Jika tidak mau menerima hasil dari pengajuan yang disampaikan, bukan tidak mungkin platform digital akan mencari perusahaan pers lainnya untuk diajak kerja sama. Bisa jadi lantaran khawatir tidak mendapatkan kue, perusahaan pers skala menengah dan kecil pasrah saja toh tidak memerlukan biaya dan usaha lagi untuk mendapatkan bagi hasil itu.
Regulasi untuk keberlanjutan media nanti perlu mencantumkan dalam pasal-pasalnya tentang harus adanya formula penghitungan bagi hasil. Sebagaimana lazimnya dalam kesepakatan bisnis, kedua belah pihak harus memahami aturan yang menjadi landasan kerja sama itu.
Artinya, perusahaan platform digital harus menyertakan dan menjelaskan formula atau cara penghitungkan bagi hasil. Sebelum kesepakatan kerja sama itu ditandatangani kedua belah pihak, perusahaan pers harus paham benar formula yang diajukan oleh perusahaan platform digital. Seperti itulah memang kerja sama bisnis yang sehat. Harus ada kejujuran dan saling keterbukaan antara kedua belah pihak.
Jika perusahaan pers skala sedang atau kecil tidak memahami formula penghitungkan bagi hasil yang diajukan platform digital, maka bisa saja mereka minta bantuan institusi yang mengawasi pelaksanaan regulasi keberlanjutan media ini.
Persoalan berikutnya adalah tentang institusi yang menangani. Karena ini berkaitan dengan konten perusahaan pers, maka institusi yang menanganinya sudah semestinya dibentuk oleh dan berada di bawah Dewan Pers. Dasarnya adalah pasal 3 ayat 2 UU No. 40/1999 tentang Pers yang menyebutkan, bahwa pers nasional dapat berfungsi sebagai lembaga ekonomi.
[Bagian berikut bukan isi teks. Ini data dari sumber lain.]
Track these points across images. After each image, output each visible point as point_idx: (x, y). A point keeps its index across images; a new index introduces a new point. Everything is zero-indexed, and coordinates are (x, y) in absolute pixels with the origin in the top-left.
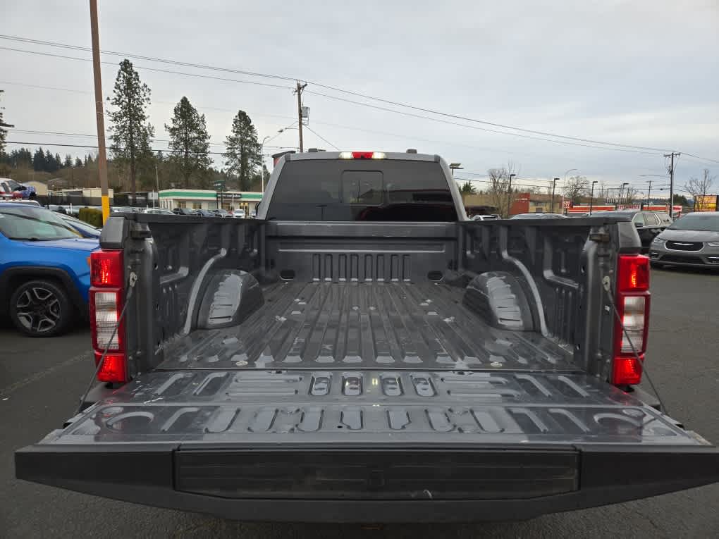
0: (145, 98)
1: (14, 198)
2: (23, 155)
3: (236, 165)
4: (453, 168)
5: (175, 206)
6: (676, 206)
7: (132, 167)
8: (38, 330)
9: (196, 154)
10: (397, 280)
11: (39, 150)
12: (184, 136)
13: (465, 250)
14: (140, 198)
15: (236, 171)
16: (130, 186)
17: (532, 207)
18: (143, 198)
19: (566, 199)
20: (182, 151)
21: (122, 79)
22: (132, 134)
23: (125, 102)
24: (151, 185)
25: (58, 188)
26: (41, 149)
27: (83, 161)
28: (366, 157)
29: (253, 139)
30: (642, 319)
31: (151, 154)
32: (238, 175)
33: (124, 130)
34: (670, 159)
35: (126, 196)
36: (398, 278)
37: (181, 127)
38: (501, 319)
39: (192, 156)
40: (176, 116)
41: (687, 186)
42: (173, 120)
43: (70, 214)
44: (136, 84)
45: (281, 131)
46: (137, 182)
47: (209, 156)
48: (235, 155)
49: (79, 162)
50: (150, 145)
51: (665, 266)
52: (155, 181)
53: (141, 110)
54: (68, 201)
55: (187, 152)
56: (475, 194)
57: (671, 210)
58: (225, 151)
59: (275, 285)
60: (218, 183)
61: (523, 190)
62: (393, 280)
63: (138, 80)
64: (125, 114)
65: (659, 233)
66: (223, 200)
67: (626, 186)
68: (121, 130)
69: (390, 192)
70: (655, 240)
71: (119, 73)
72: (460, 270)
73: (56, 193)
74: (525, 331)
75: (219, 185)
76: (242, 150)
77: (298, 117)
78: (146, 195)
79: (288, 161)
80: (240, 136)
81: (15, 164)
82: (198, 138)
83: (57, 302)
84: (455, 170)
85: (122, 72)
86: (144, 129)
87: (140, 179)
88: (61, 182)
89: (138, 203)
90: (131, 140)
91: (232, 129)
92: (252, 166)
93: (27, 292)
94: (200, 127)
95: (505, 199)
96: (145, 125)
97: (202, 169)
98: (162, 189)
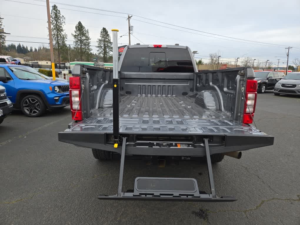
0: (63, 22)
2: (12, 47)
3: (102, 51)
4: (194, 53)
6: (289, 71)
7: (59, 52)
8: (32, 115)
9: (85, 46)
10: (170, 95)
11: (19, 44)
12: (80, 38)
13: (197, 84)
14: (62, 65)
15: (102, 54)
16: (58, 60)
18: (64, 65)
20: (79, 45)
21: (53, 13)
22: (58, 37)
23: (55, 23)
24: (66, 60)
25: (28, 60)
28: (159, 47)
29: (109, 39)
30: (253, 102)
31: (66, 46)
32: (103, 56)
33: (54, 36)
34: (288, 50)
35: (56, 64)
36: (171, 95)
37: (78, 35)
38: (208, 106)
39: (84, 47)
40: (76, 30)
41: (294, 61)
42: (75, 32)
44: (59, 15)
45: (121, 37)
46: (60, 58)
47: (90, 47)
48: (101, 47)
49: (36, 50)
50: (66, 42)
51: (281, 94)
52: (68, 58)
53: (62, 27)
54: (32, 66)
55: (81, 46)
56: (203, 65)
57: (287, 72)
58: (97, 45)
59: (123, 97)
61: (224, 63)
62: (169, 95)
63: (60, 13)
64: (55, 29)
65: (279, 81)
66: (97, 66)
67: (268, 61)
68: (53, 36)
69: (168, 61)
70: (277, 84)
71: (52, 11)
72: (194, 91)
73: (27, 63)
74: (216, 110)
75: (95, 60)
76: (104, 45)
77: (128, 31)
78: (64, 64)
79: (128, 48)
80: (103, 39)
81: (9, 50)
82: (86, 39)
83: (39, 104)
84: (195, 54)
85: (53, 10)
86: (63, 35)
87: (62, 57)
88: (29, 58)
89: (61, 67)
90: (58, 40)
91: (100, 35)
92: (108, 52)
93: (27, 100)
94: (87, 35)
95: (216, 66)
96: (63, 34)
97: (88, 53)
98: (71, 61)
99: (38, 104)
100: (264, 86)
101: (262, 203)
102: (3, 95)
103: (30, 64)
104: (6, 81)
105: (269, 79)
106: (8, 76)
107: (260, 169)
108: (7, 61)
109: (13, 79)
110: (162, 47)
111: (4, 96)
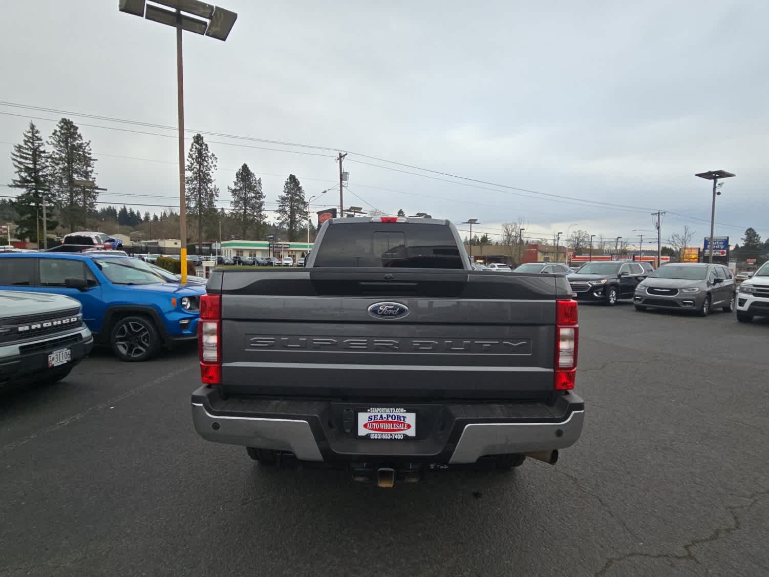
0: (212, 165)
1: (105, 248)
2: (110, 212)
3: (286, 220)
5: (234, 254)
6: (665, 257)
7: (200, 221)
9: (253, 211)
11: (123, 208)
12: (243, 196)
14: (206, 248)
15: (286, 225)
16: (198, 238)
17: (540, 257)
18: (208, 248)
19: (570, 250)
20: (241, 208)
21: (194, 149)
22: (200, 194)
23: (197, 168)
24: (213, 236)
25: (139, 239)
26: (125, 207)
27: (159, 217)
28: (392, 221)
29: (301, 198)
30: (573, 344)
31: (216, 211)
32: (287, 228)
33: (194, 192)
34: (657, 217)
35: (194, 246)
37: (241, 189)
39: (250, 213)
40: (238, 180)
41: (670, 240)
42: (235, 183)
43: (147, 261)
44: (206, 153)
45: (325, 192)
46: (203, 234)
47: (264, 212)
48: (285, 212)
49: (156, 217)
50: (216, 204)
51: (648, 308)
52: (218, 234)
53: (209, 175)
54: (146, 250)
55: (245, 210)
56: (491, 245)
57: (659, 260)
58: (277, 208)
60: (270, 235)
61: (533, 242)
63: (207, 150)
64: (196, 179)
65: (642, 280)
66: (275, 249)
67: (619, 240)
68: (192, 192)
70: (639, 286)
71: (192, 145)
73: (136, 244)
75: (272, 236)
76: (291, 208)
77: (339, 180)
78: (210, 245)
80: (290, 195)
81: (103, 219)
82: (255, 197)
83: (147, 334)
84: (472, 225)
85: (195, 144)
86: (211, 191)
87: (206, 232)
88: (140, 234)
89: (204, 252)
90: (200, 200)
91: (284, 190)
92: (299, 221)
93: (124, 326)
94: (257, 188)
95: (516, 249)
96: (211, 187)
97: (259, 222)
98: (223, 240)
99: (145, 334)
100: (614, 292)
101: (607, 566)
102: (76, 319)
103: (141, 247)
104: (86, 288)
105: (622, 276)
106: (90, 278)
107: (605, 482)
108: (95, 241)
109: (100, 284)
110: (397, 221)
111: (78, 320)
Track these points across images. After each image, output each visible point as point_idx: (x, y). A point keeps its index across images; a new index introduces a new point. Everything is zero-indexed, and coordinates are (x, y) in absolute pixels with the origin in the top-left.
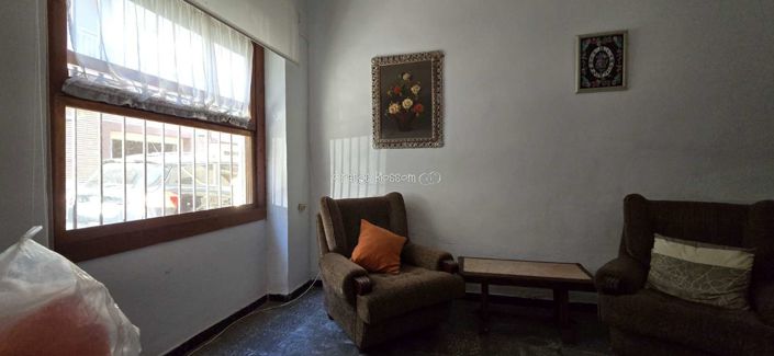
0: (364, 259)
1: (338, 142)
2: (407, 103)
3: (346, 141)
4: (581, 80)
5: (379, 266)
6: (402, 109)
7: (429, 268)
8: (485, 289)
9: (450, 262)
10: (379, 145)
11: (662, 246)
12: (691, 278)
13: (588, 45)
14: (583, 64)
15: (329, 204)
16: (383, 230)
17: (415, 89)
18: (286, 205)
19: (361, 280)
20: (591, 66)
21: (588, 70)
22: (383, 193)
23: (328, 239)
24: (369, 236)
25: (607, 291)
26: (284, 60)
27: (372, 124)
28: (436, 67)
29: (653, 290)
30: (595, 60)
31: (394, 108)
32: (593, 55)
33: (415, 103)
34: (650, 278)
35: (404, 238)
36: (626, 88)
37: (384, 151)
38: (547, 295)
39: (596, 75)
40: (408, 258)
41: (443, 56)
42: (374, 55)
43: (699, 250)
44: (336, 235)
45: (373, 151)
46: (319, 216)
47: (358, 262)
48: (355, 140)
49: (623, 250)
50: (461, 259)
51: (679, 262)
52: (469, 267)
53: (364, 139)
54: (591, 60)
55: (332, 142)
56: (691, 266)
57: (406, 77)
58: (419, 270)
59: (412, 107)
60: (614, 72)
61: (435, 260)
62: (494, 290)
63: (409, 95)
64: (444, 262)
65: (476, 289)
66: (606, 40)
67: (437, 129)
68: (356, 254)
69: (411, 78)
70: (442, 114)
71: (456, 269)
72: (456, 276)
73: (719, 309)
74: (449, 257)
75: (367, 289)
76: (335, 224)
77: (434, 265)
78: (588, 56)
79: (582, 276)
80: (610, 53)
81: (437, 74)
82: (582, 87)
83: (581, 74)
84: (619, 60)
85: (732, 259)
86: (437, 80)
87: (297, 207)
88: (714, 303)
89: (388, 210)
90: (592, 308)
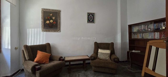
0: (38, 61)
1: (30, 29)
2: (51, 21)
3: (33, 29)
4: (88, 21)
5: (43, 62)
6: (50, 22)
7: (57, 61)
8: (70, 63)
9: (62, 59)
10: (43, 31)
11: (100, 51)
12: (103, 56)
13: (89, 14)
14: (88, 18)
15: (26, 47)
16: (46, 53)
17: (54, 18)
18: (10, 48)
19: (37, 67)
20: (89, 18)
21: (89, 19)
22: (44, 43)
23: (26, 57)
24: (40, 55)
25: (92, 60)
26: (10, 3)
27: (41, 25)
28: (59, 14)
29: (98, 58)
30: (90, 17)
31: (48, 22)
32: (90, 16)
33: (53, 21)
34: (98, 56)
35: (51, 54)
36: (94, 23)
37: (45, 33)
38: (82, 62)
39: (90, 20)
40: (51, 59)
41: (60, 11)
42: (42, 8)
43: (105, 51)
44: (29, 56)
45: (42, 33)
46: (23, 51)
47: (36, 62)
48: (36, 29)
49: (94, 52)
50: (65, 57)
51: (102, 53)
52: (67, 59)
53: (39, 29)
54: (89, 17)
55: (28, 29)
56: (103, 53)
57: (51, 15)
58: (54, 61)
59: (53, 22)
60: (93, 20)
61: (58, 59)
62: (72, 63)
63: (52, 19)
64: (61, 59)
65: (68, 63)
66: (92, 14)
67: (59, 28)
68: (35, 60)
69: (52, 15)
70: (60, 24)
71: (63, 60)
72: (63, 61)
73: (107, 60)
74: (62, 57)
75: (39, 69)
76: (29, 53)
78: (89, 16)
79: (88, 58)
80: (92, 17)
81: (59, 15)
82: (88, 22)
83: (88, 20)
84: (94, 18)
85: (108, 52)
86: (59, 17)
87: (14, 49)
88: (106, 59)
89: (46, 48)
90: (89, 63)
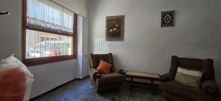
0: (100, 70)
1: (96, 39)
2: (115, 29)
3: (98, 39)
4: (162, 24)
5: (104, 71)
6: (113, 31)
7: (117, 73)
8: (132, 79)
9: (122, 72)
10: (107, 40)
11: (180, 70)
12: (185, 79)
13: (164, 14)
14: (162, 19)
15: (92, 56)
16: (107, 63)
17: (117, 26)
18: (82, 55)
19: (97, 75)
20: (165, 20)
21: (164, 21)
22: (107, 53)
23: (91, 64)
24: (102, 64)
25: (162, 81)
26: (82, 17)
27: (105, 35)
28: (123, 20)
29: (175, 81)
30: (166, 18)
31: (111, 30)
32: (165, 17)
33: (117, 29)
34: (175, 78)
35: (112, 65)
36: (174, 26)
37: (108, 42)
39: (166, 23)
40: (112, 70)
41: (124, 17)
42: (106, 16)
43: (189, 71)
44: (93, 63)
45: (105, 42)
46: (89, 58)
47: (98, 70)
48: (101, 39)
49: (170, 71)
50: (127, 71)
51: (183, 74)
52: (128, 73)
53: (103, 39)
54: (165, 18)
55: (95, 39)
56: (186, 75)
57: (114, 22)
58: (114, 73)
59: (116, 30)
60: (171, 22)
61: (119, 71)
63: (115, 27)
64: (121, 72)
65: (129, 79)
66: (169, 13)
67: (122, 36)
68: (98, 69)
69: (116, 22)
70: (124, 32)
71: (123, 74)
73: (191, 87)
74: (123, 70)
75: (99, 77)
76: (93, 61)
77: (118, 72)
78: (164, 17)
79: (158, 77)
80: (170, 16)
81: (122, 21)
82: (162, 26)
83: (162, 22)
84: (172, 19)
85: (197, 74)
86: (123, 23)
87: (85, 56)
88: (190, 85)
89: (108, 58)
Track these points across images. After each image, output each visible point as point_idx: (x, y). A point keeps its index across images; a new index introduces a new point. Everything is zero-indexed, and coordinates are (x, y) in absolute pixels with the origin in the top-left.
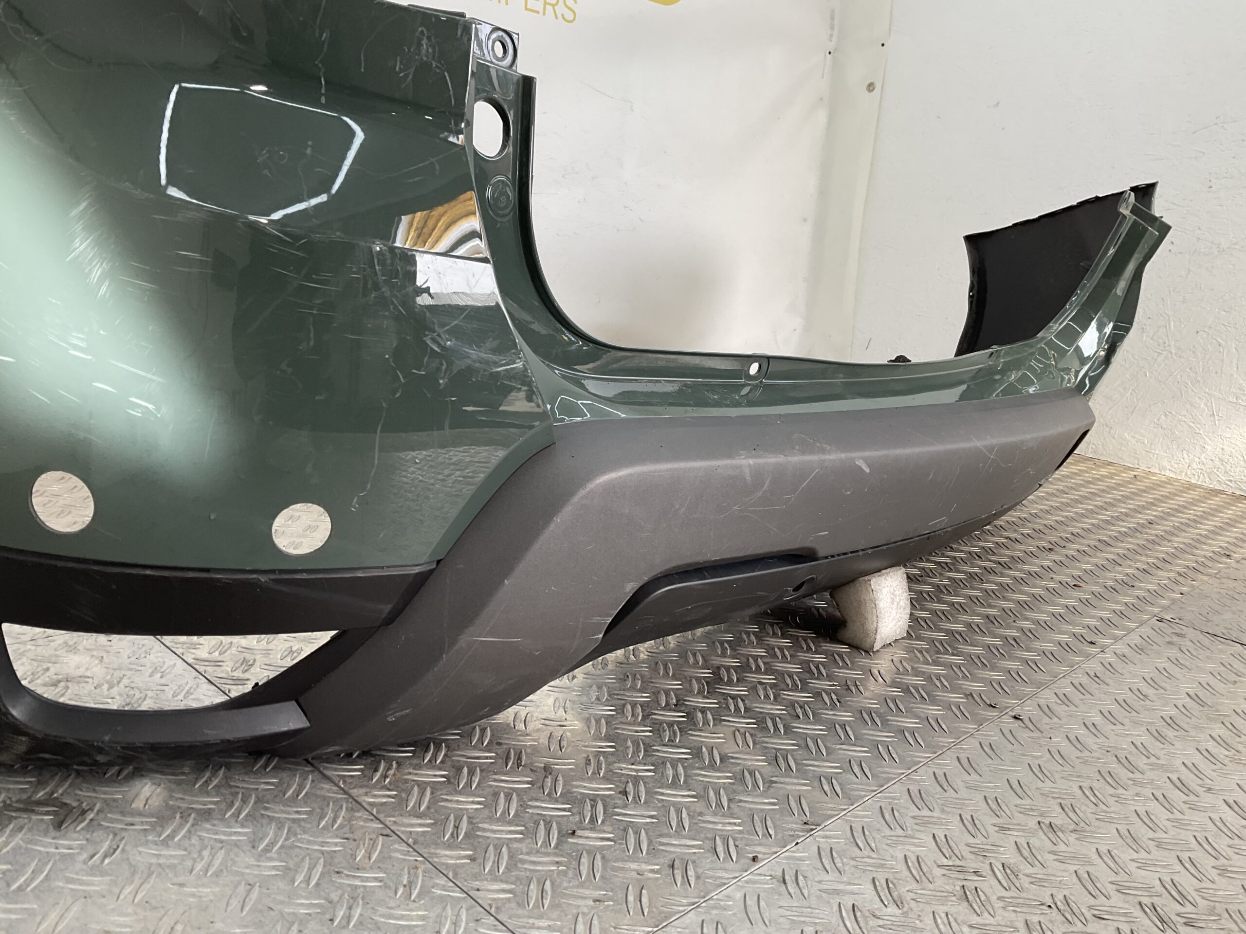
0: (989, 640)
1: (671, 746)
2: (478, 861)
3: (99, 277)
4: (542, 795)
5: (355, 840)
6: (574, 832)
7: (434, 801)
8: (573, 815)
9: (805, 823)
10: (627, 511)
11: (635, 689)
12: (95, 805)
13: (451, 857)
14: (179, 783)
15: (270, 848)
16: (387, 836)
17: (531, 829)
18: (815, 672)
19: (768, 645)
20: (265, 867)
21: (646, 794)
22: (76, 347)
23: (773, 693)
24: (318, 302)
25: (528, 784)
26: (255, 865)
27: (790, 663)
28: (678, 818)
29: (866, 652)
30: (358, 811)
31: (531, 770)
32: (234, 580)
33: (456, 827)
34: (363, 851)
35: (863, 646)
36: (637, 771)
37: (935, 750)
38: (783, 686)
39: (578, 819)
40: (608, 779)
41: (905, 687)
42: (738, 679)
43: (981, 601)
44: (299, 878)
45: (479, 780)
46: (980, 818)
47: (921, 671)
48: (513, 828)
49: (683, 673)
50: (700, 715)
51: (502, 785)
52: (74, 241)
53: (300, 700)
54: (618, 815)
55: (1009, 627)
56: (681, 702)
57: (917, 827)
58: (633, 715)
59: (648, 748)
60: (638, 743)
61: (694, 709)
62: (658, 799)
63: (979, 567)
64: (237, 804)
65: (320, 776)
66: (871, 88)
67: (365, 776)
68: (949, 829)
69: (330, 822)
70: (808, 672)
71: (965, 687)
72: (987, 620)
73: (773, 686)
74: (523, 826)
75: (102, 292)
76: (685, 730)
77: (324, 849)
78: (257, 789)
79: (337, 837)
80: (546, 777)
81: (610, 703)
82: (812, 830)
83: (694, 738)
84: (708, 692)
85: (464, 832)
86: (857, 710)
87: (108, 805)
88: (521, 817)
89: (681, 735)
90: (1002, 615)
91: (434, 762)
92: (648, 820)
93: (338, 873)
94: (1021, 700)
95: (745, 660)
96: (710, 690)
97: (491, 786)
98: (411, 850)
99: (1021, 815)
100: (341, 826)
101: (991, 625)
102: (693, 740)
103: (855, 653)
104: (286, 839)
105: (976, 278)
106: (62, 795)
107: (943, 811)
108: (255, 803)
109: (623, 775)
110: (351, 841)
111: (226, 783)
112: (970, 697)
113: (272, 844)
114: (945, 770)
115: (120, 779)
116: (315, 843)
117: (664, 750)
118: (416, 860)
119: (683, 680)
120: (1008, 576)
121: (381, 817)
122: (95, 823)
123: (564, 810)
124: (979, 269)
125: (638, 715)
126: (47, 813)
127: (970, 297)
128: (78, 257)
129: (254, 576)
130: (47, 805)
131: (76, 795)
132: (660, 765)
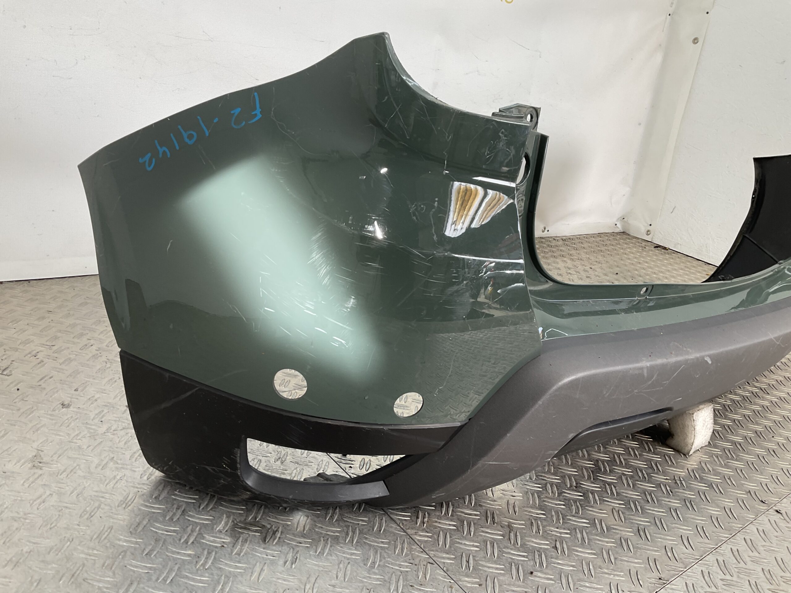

Membentuk lembaga baru di luar Dewan Pers, justru berarti pemborosan. Adanya lembaga baru tersebut juga berpotensi terjadinya benturan dengan Dewan Pers lantaran media-media daring yang ada berhimpun dalam beberapa asosiasi yang semuanya menjadi konstituen Dewan Pers.
Kemudian pasal 15 ayat 2b UU Pers itu juga menyatakan, bahwa Dewan Pers melakukan pengkajian dan pengembangan kehidupan pers. Kerja sama dengan perusahaan platform digital ini jelas terkait dengan konten atau produk perusahaan pers dan upaya mengembangkan pers nasional agar terbuka, profesional, terus berlanjut, serta berkembang.
Menunggu regulasi dalam bentuk UU, seperti di Australia dan Prancis, tentu memerlukan waktu yang lama. Padahal jumlah media daring nasional saat ini yang telah mencapai 43.000 perlu mendapat perlindungan segera. Untuk itu, regulasi dalam bentuk peraturan presiden barangkali lebih memungkinkan untuk segera diberlakukan.